Copy out every line of the records in which "اقامت" can be found.
Content starts
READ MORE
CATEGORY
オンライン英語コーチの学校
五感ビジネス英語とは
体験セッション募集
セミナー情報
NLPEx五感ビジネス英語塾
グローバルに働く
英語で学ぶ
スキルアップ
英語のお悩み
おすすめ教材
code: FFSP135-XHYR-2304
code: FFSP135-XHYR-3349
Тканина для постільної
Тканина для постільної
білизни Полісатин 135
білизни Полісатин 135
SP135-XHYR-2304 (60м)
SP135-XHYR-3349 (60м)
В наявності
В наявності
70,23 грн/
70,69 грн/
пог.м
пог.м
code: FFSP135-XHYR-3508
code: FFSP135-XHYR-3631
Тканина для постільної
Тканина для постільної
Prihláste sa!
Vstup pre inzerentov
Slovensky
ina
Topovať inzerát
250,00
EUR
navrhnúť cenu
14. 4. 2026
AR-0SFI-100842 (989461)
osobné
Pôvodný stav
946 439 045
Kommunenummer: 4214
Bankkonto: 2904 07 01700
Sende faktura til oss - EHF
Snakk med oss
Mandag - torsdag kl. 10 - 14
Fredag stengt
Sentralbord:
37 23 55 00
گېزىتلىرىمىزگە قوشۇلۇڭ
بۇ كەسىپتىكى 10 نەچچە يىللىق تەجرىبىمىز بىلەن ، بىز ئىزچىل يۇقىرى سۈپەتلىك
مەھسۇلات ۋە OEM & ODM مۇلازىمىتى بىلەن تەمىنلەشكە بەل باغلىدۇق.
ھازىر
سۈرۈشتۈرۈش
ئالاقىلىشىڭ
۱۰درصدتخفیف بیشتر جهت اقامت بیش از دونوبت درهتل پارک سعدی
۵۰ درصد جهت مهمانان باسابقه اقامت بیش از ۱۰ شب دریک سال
Content ends
— Exercise result —
۱۰درصدتخفیف بیشتر جهت اقامت بیش از دونوبت درهتل پارک سعدی
۵۰ درصد جهت مهمانان باسابقه اقامت بیش از ۱۰ شب دریک سال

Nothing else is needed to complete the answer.